# Компьютерные технологии > Железо (hardware) > Выбор комплектующих >  Вопрос по акустике 5.1

## jov

Присматриваюсь к акустике 5.1 и что-то запутался (наверное от недостатка знаний). Остановился на следующих вариантах:
Dialog Jazz J-T106CT Cherry,225W,RMS-5.1,ДУ
TopDevice TDE 450M/5.1 50Вт+5x20Вт дерево
Прошу подсказать, что лучше взять (ну чтобы особо не пищало и хрюкало)

----------


## andr4ew

посмотри sven ihoo 5.1

----------


## Борисыч

Вот тут посмотри, очень хороооошая система 5.1

----------


## mr.L

> посмотри sven ihoo 5.1


у меня такая, после некоторого допила очень и очень радует =))

----------


## Борисыч

> Присматриваюсь к акустике 5.1 и что-то запутался (наверное от недостатка знаний). Остановился на следующих вариантах:


А вообще хотелось бы знать для чего Вам система или как Вы ее будете использовать и бюджет? Тогда можно что то посоветовать. 
У каждого свои требования к "звуку" и свои запросы.
Например у меня:
- Усь НЧ Yamaha AX-496, номинал 120Вт;
- 6-ти канальный микшер YAMAHA MG102C; 
- напольные колонки "Орбита" - осталось одно название (потроха переделывал);
- кАбели на колонки - бескислородная медь Ф4мм;
- межблочник - какой то брендовый (сейчас уже не помню фирму) позолоченные контакты;
- проф.наушники Beyerdynamic )))) DT-990 PRO.
Стерео система на базе компа.
Если хотите по такой схеме сделать себе 5.1, то нужен вместо уся рессивер и соответственно - саб, центр, фронт и тыл. Всё настроить должным образом. И будет вам счастье и в играх, и в кино, и в музыке. Хотя музыку надо слушать в СТЕРЕО и через усь и СД плеер.
Всё остальное для ПК - баловство, выброшенные деньги!

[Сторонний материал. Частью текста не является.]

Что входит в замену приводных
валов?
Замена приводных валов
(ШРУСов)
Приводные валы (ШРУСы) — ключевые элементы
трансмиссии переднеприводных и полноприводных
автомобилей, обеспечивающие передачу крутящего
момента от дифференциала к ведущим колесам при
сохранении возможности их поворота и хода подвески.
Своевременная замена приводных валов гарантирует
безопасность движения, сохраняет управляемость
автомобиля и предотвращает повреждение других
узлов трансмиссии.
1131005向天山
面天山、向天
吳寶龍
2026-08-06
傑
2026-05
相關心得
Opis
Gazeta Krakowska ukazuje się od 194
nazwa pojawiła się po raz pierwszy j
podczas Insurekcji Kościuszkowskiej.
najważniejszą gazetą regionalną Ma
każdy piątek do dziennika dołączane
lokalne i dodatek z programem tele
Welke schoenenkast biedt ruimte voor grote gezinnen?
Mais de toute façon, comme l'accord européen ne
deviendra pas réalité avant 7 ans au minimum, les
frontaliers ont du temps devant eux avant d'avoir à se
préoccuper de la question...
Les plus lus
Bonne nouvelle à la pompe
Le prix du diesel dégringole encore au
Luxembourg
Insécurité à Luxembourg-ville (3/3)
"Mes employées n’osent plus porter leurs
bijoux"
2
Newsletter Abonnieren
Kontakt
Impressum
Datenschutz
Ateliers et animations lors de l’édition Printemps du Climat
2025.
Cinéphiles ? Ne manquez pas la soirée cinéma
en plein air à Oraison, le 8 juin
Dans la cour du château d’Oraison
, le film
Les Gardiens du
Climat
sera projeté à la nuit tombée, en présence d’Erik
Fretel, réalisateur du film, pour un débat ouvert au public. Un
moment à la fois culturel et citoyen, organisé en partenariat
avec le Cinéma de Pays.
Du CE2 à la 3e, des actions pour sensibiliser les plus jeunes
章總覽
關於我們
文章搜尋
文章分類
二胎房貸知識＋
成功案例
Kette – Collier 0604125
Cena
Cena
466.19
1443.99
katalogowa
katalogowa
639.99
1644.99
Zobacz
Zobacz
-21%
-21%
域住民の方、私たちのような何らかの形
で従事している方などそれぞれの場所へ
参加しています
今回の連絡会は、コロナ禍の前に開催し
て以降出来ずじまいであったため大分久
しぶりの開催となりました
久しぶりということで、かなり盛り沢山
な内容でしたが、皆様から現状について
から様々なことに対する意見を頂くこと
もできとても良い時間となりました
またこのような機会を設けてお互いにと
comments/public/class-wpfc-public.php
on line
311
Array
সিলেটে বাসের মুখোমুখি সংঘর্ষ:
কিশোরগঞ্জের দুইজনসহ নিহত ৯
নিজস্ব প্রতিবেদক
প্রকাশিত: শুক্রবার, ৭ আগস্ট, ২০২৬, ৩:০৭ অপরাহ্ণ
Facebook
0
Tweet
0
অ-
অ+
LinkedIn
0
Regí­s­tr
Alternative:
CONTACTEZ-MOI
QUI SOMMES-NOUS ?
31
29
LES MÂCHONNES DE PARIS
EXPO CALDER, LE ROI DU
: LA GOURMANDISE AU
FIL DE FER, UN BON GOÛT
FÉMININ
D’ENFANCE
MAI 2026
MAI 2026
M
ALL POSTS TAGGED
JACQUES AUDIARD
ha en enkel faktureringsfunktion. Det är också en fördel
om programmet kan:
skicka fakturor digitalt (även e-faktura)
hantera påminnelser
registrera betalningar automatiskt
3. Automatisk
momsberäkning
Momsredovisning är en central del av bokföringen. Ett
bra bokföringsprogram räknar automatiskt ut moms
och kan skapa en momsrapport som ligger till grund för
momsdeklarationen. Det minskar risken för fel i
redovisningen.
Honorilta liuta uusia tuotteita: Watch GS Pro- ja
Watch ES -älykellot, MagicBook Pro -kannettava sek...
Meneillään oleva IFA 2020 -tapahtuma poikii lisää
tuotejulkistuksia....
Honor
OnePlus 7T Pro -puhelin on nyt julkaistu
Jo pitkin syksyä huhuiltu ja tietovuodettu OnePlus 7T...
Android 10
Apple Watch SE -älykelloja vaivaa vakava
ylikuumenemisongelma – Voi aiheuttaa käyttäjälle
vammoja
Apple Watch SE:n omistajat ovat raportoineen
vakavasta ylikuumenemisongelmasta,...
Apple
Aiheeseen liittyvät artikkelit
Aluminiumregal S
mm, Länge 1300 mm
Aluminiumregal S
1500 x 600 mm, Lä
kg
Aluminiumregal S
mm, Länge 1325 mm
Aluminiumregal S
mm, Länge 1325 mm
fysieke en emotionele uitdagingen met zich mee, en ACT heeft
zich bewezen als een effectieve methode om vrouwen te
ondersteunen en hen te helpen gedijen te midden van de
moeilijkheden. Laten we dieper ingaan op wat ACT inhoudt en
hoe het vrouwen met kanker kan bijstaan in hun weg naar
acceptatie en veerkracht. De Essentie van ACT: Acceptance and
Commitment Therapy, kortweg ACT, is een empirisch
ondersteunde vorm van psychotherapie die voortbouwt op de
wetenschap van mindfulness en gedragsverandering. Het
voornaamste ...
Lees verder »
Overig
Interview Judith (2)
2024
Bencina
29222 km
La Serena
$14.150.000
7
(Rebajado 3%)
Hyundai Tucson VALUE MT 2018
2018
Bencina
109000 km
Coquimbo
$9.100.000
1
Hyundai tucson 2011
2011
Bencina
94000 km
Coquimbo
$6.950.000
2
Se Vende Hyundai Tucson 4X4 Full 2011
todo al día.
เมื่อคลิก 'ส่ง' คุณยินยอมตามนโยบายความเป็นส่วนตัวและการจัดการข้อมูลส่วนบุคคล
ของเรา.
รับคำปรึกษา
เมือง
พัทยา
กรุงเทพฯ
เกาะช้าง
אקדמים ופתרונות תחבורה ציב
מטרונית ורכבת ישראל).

Это ИМХО!
УДАЧИ!!!

----------


## jov

*Борисыч*, спасибо за совет! У меня, конечно, требования к ак. системе не такие высокие, как у Вас. Поэтому больше не стал заморачиваться и купил Microlab H-500. Сразу возникла проблема с подключением: ОС Виста х32, звук. карта Creative SB X-Fi Extreme Music. Как включить акустику к карте в режиме 5.1?

----------


## Борисыч

> Как включить акустику к карте в режиме 5.1?


А в чем проблема то? Там же вроде бы все просто. Мини джеки надо подключить в соответствующие гнезда на попе компа. В проге от звуковой карты прям показано че куда втыкать. Если не получится пишите, че нить придумаем. Я сейчас убегаю из дома, приду найду картинку коннекта. С покупкой! ))
Вот тут хорошее описАние Вашей карточки есть. Тут по акустике Вашей. Не забудьте на уровне программы выставить режим 5.1. Почитайте и всё получится! И еще, для теста связки зв.карта + акустика возьмите ДВД с лицензионным качественным фильмом - тогда Вы услышите звук во ВСЕХ колонках и соответственно можно его настроить (каждый канал), причем центральный будет звучать тогда, когда будет разговор в фильме непосредственно перед камерой которой снимали. Музыку слушайте в режиме стерео. И не забудьте правильно расположить колонки по отношению к слушающему.
ПС, Тут, просто инфа.
УДАЧИ!!!!!

А на вот ЭТУ у меня слюнки текут, только "кусачая" она. Вообще контора Klipsh - это вещь! Еще есть активные студийные мониторы полочники (усь не нужен им) KRK, которых даже двух хватит за глаза большинству, не говоря уже о подборке их в 5.1!

----------


## jov

*Борисыч*, спасибо за подсказки и ссылки! Буду пробовать.

----------


## Борисыч

> Борисыч, спасибо за подсказки и ссылки! Буду пробовать.


Конечно пробуйте! А "спасибо" есть кнопочка справа, на нее надоть тыкать если что ))

----------